I am launching the NGC container using docker as instructed in the Git.
However, when I try to build the plugin libraries—specifically, running: make -j$(nproc), I run into the error: fatal error: cuda_runtime_api.h: No such file or directory
Cuda seems to work, as the nvidia-smi output is as expected:
Are you able to find cuda_runtime_api.h on bare metal?
I just tried to follow the steps in TensorRT/demo/Diffusion at main · NVIDIA/TensorRT · GitHub skipping the part " (Optional) Install latest TensorRT release", and could finish running make -j$(nproc) without the error.
I find the file on bare metal at: /usr/local/cuda-11.6/targets/sbsa-linux/include/cuda_runtime_api.h on the Clara AGX devkit, and at /usr/local/cuda-11.8/targets/sbsa-linux/include/cuda_runtime_api.h within the launched container.
No worries—not sure what the issue was earlier, but I followed the steps again and I am able to build successfully. I am able to locate the necessary cuda files on bare metal.
However, upon trying to launch the model (>python3 demo-diffusion.py --help) after building, I’ll receive the error: “ModuleNotFoundError: No module named ‘cuda’”, so it seems a cuda issue persists.
Thanks, I’ll raise an issue there.
Prior to launching the model, I’m getting the following error when trying to install requirements.txt in the container:
ERROR: Could not find a version that satisfies the requirement torch==1.12.1+cu116 (from versions: 1.8.0, 1.8.1, 1.9.0, 1.10.0, 1.10.1, 1.10.2, 1.11.0, 1.12.0, 1.12.1, 1.13.0, 1.13.1)
ERROR: No matching distribution found for torch==1.12.1+cu116
I’ve tried installing this requirement directly as instructed by the PyTorch website in the container, like so:
However, I get the same ‘No matching distribution error’. I’ll raise an issue on the CUDA forum about this, but just thought I’d mention this here. Thanks!
Oh I see, the torch installation on arm+dGPU could be a little tricky, I will ask around and see if someone has the install recipe. In the meanwhile, one thing that you could try is using the PyTorch base image nvcr.io/nvidia/pytorch:22.10-py3 instead of the TRT base image nvcr.io/nvidia/tensorrt:22.10-py3. The PyT base image supports both x86 and arm64, you could see the details here PyTorch | NVIDIA NGC
@rchand18 Following up on the previous message: the existing pip wheels would not work for the Clara AGX devkit, since their arm builds support Mac M1/M2. For using Pytorch on the devkit, you could build PyTorch from source, or use the NGC PyT container.

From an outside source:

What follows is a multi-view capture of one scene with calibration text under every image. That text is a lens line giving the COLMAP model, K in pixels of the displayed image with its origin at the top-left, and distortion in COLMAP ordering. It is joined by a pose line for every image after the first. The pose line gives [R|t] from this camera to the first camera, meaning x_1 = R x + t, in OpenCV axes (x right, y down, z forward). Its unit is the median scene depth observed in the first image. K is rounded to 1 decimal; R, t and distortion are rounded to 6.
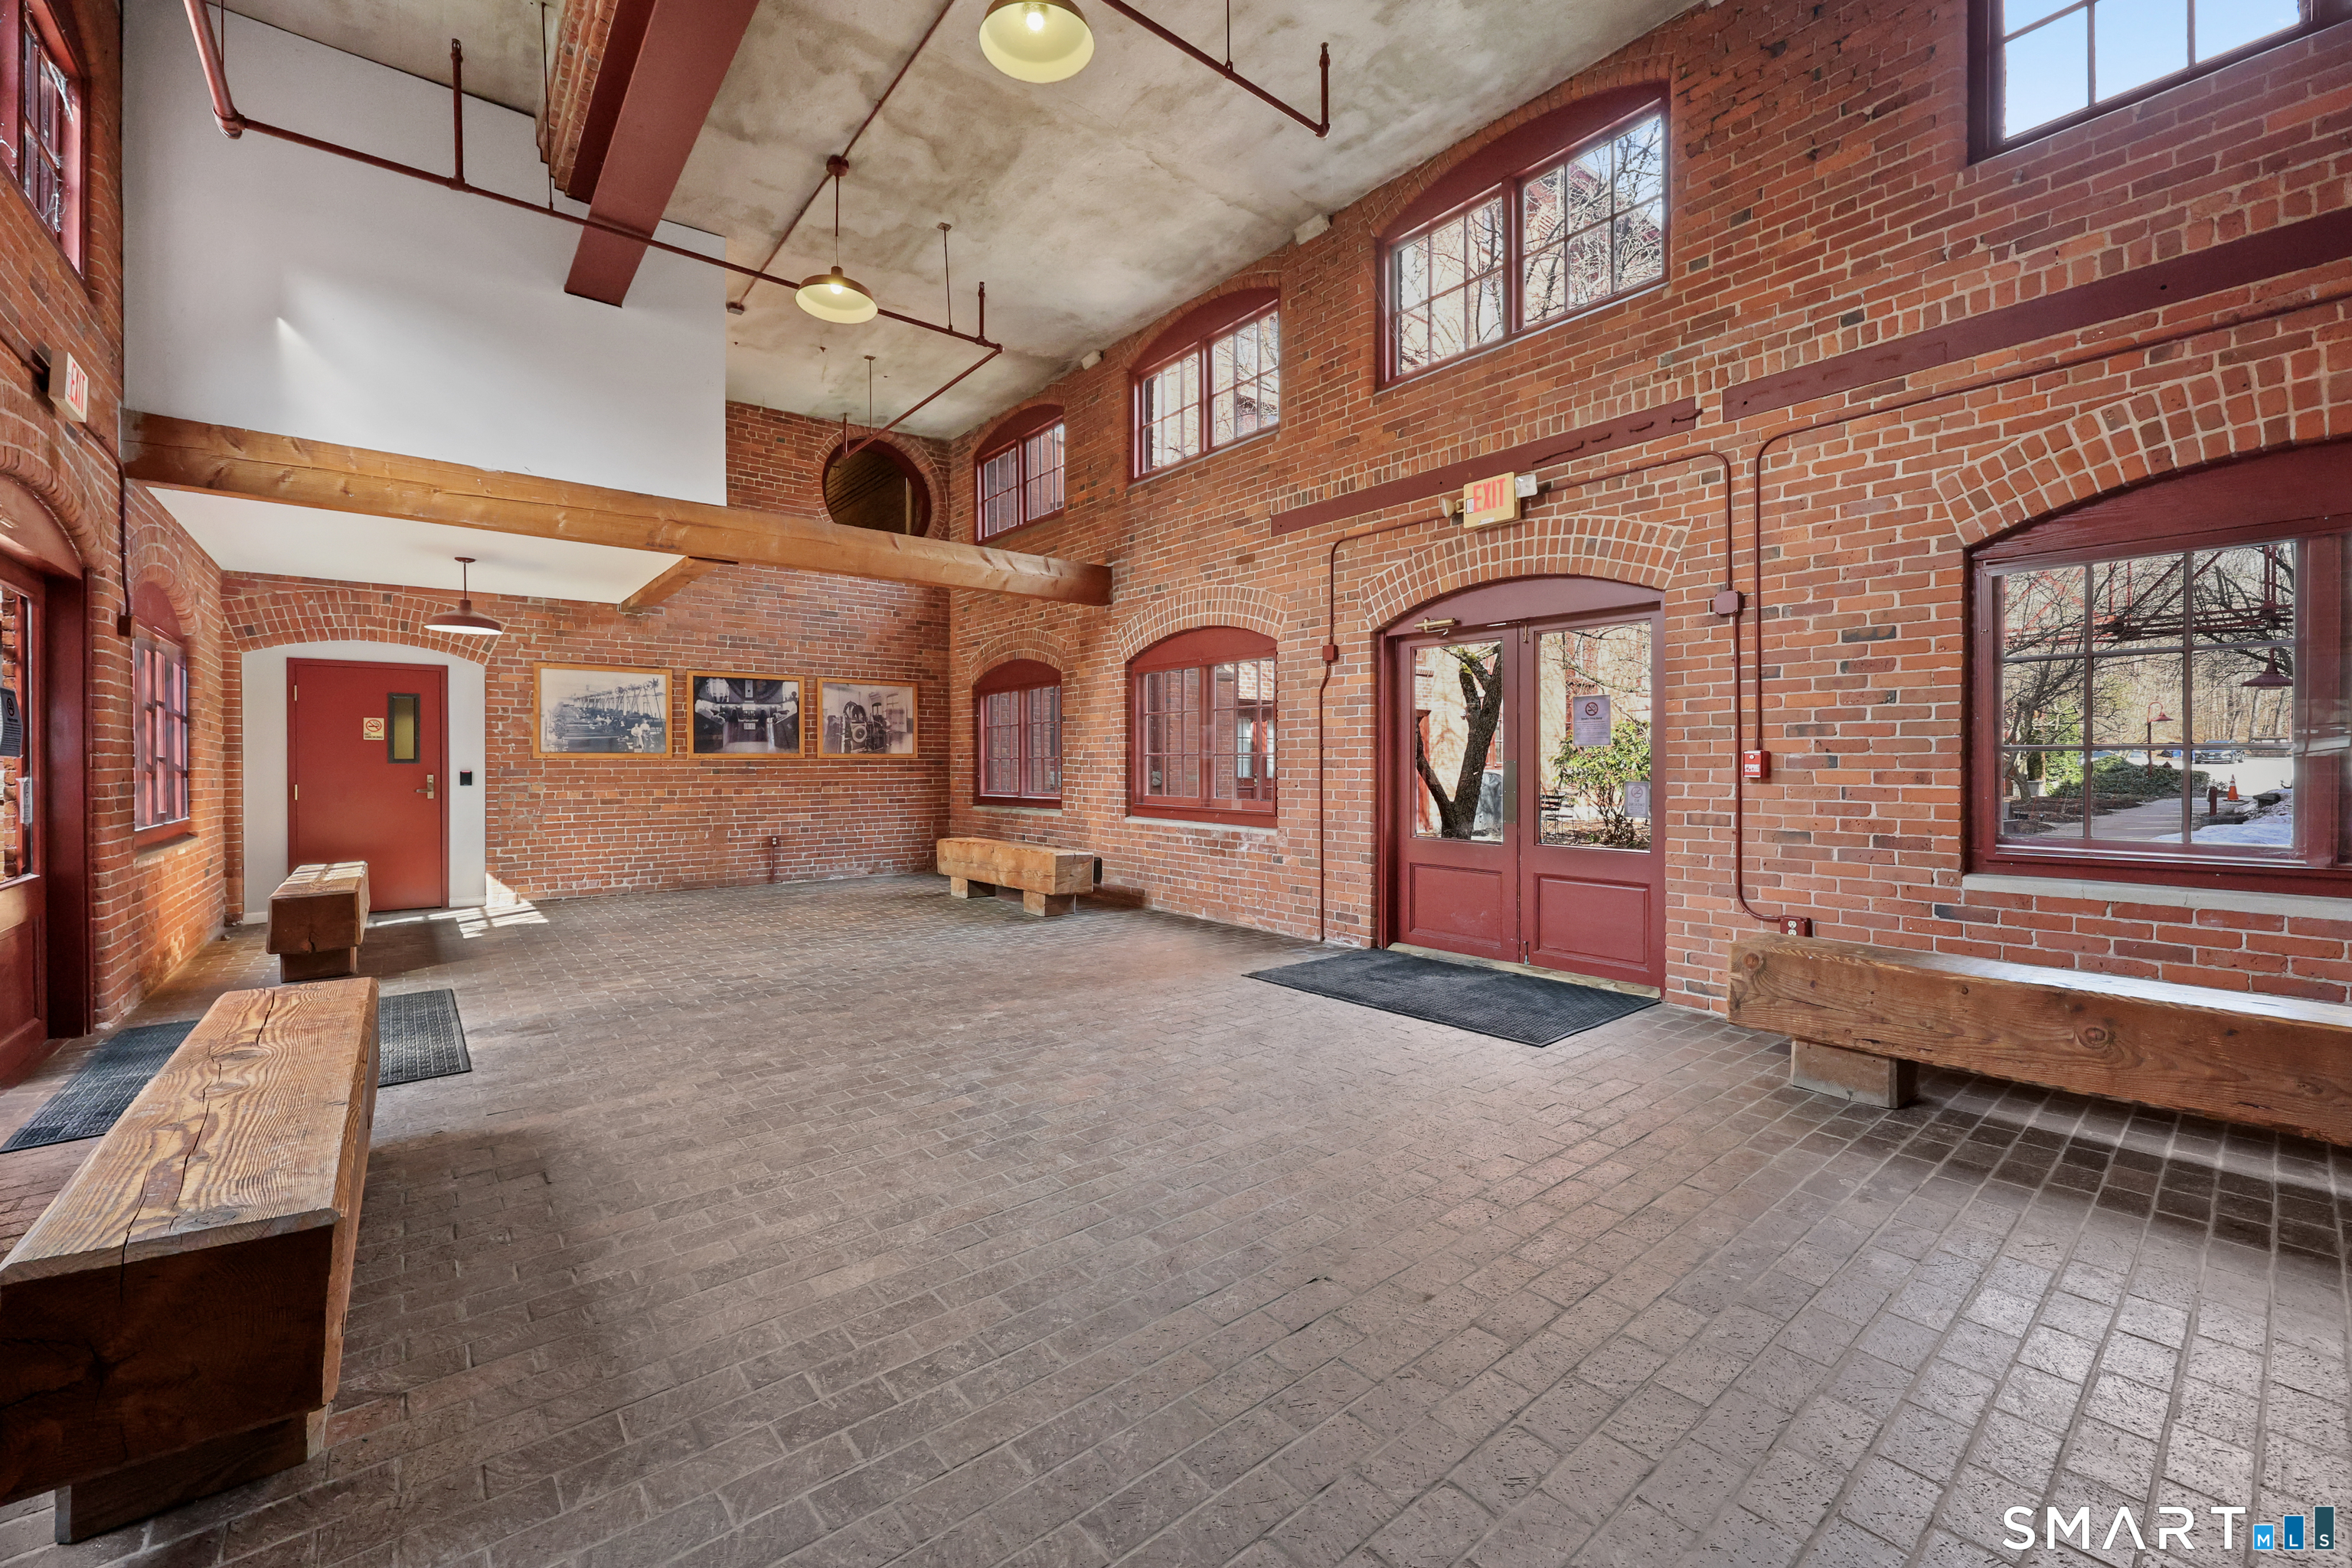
lens RADIAL K [[947.2, 0, 1179.3], [0, 947.2, 771.1], [0, 0, 1]] dist [-0.000933, -0.000128]
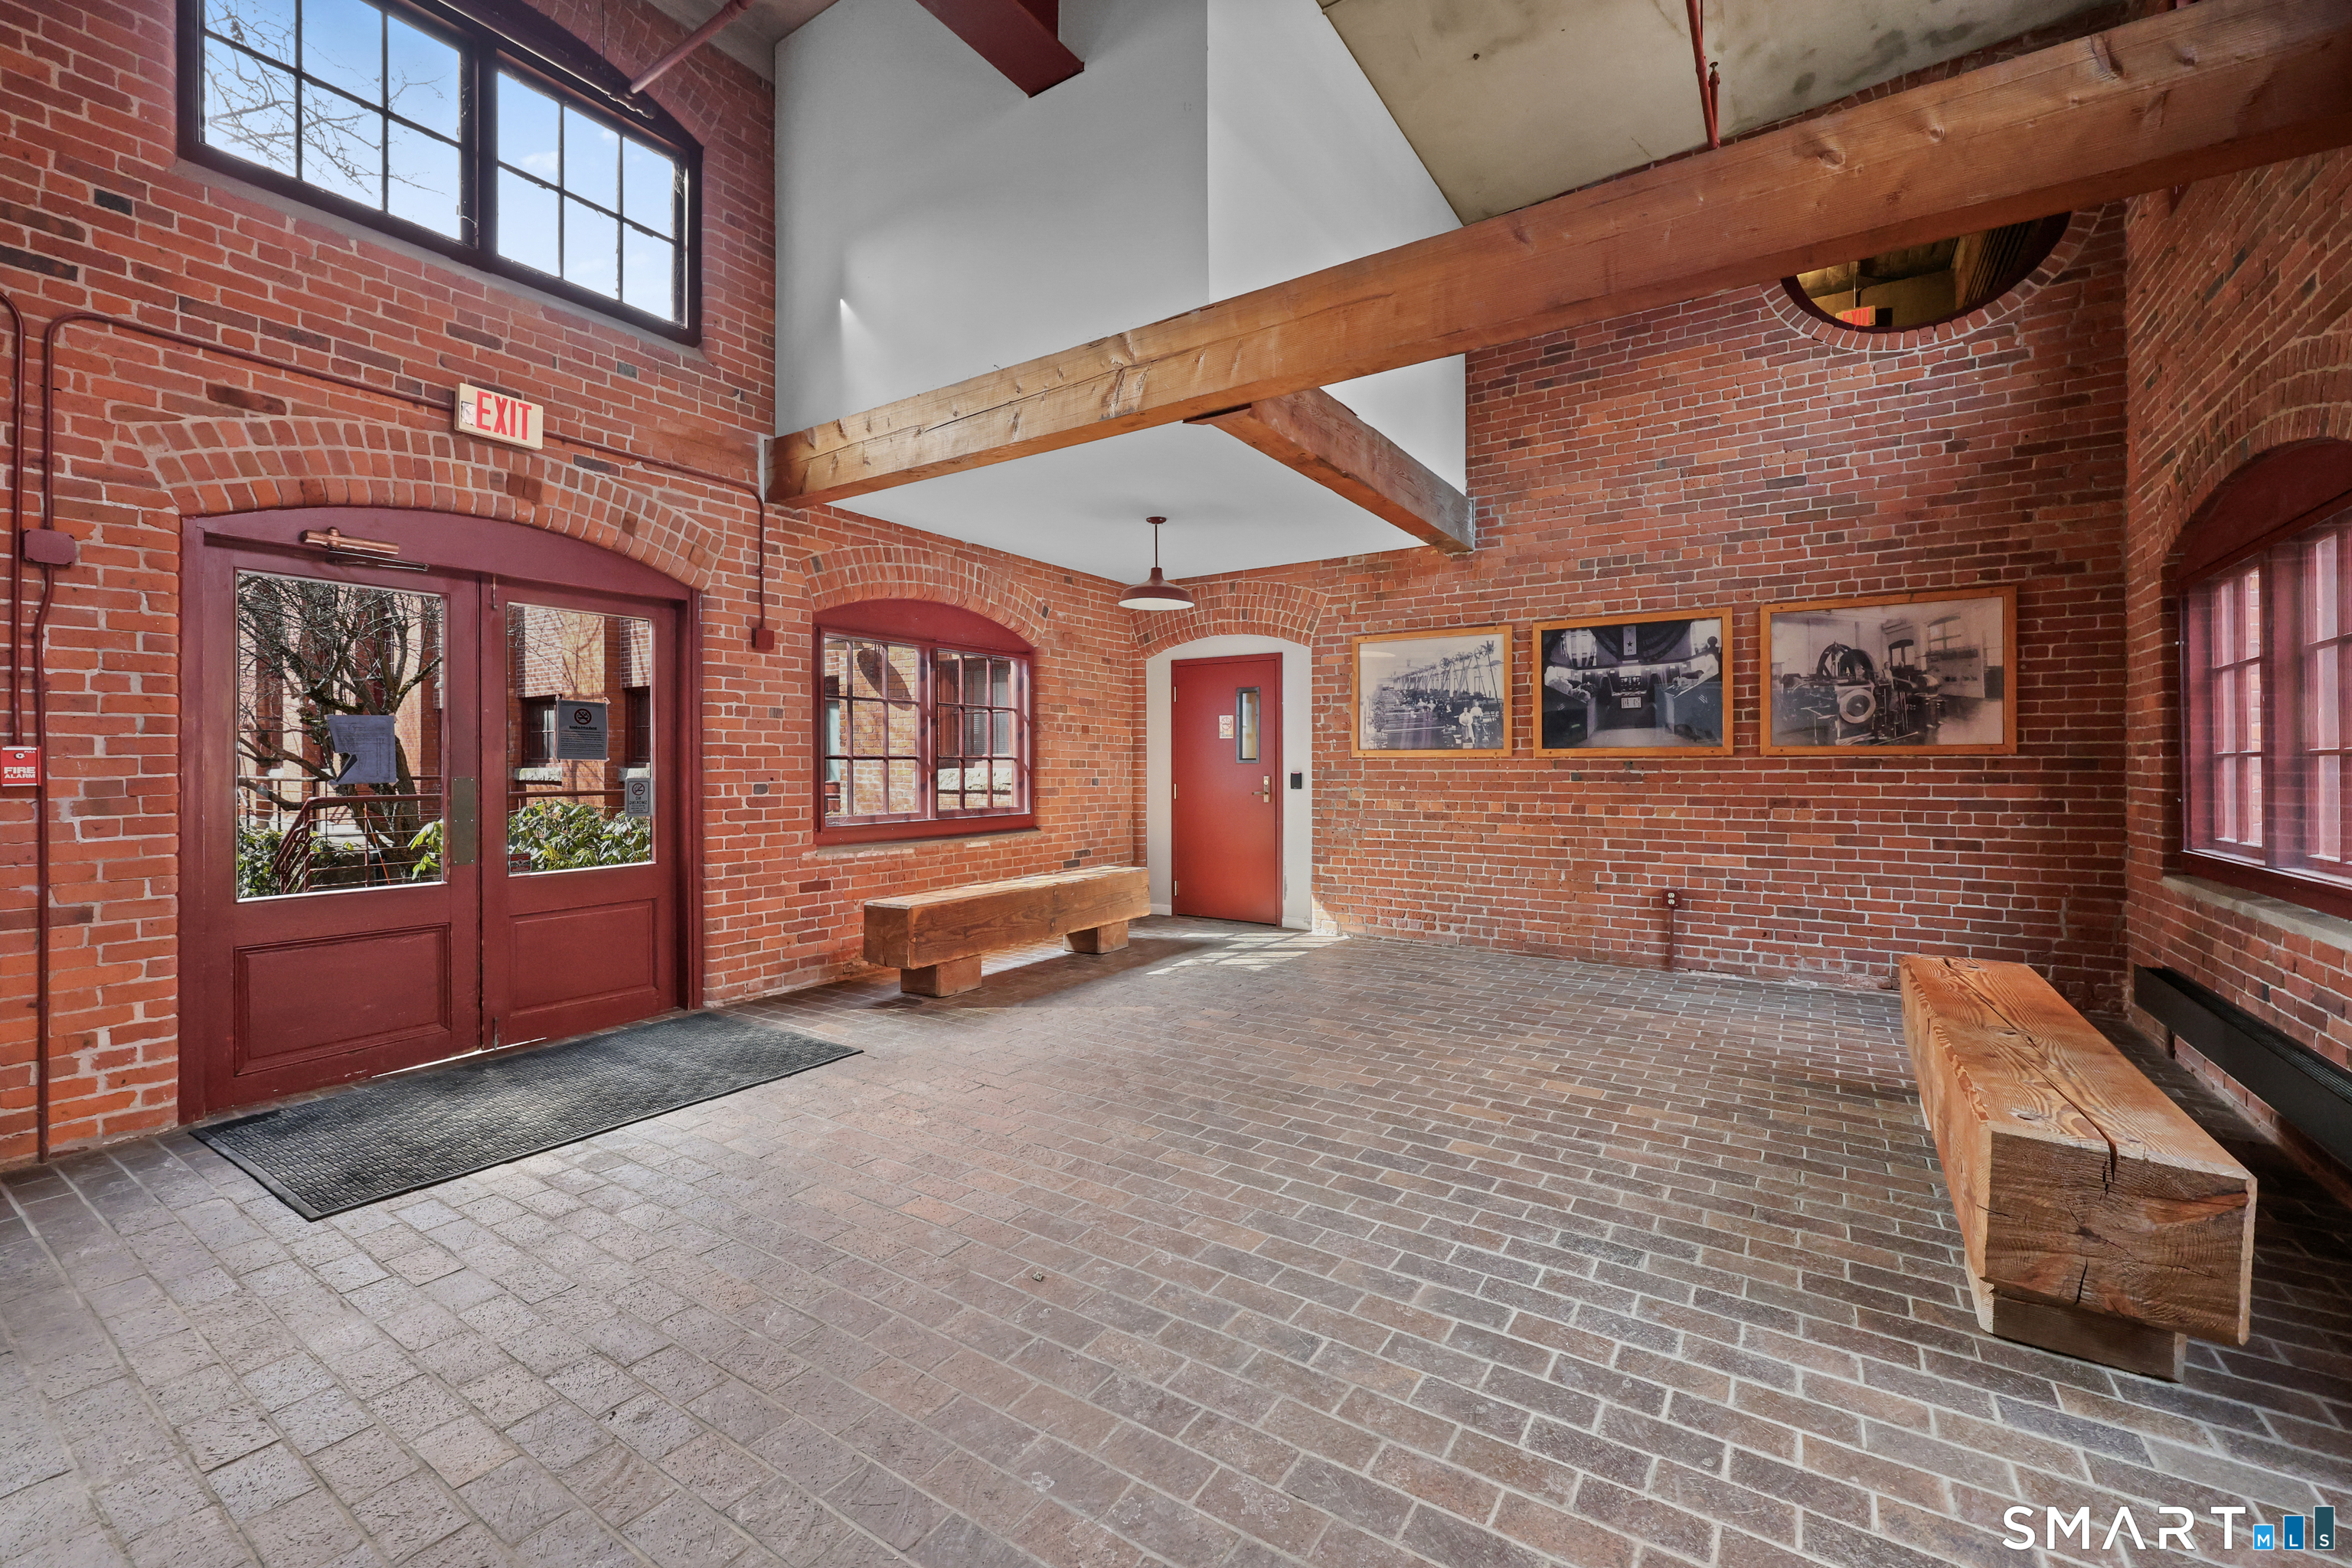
lens RADIAL K [[947.2, 0, 1189.5], [0, 947.2, 764.1], [0, 0, 1]] dist [-0.000933, -0.000128]
pose [[0.302914, 0.006039, -0.952999, 0.038043], [-0.007502, 0.999964, 0.003952, -0.009146], [0.952988, 0.005953, 0.302948, 0.583472]]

That error is likely because the 22.10 image has a higher CUDA/Pytorch version than 11.6/1.12.1. Please see PyTorch Release 22.10 for the software versions in each Docker image release. Perhaps you could try an earlier version of the PyTorch Docker image although that may require you to use an earlier version of the TensorRT Diffusion demo repo. Building from source can be a good option.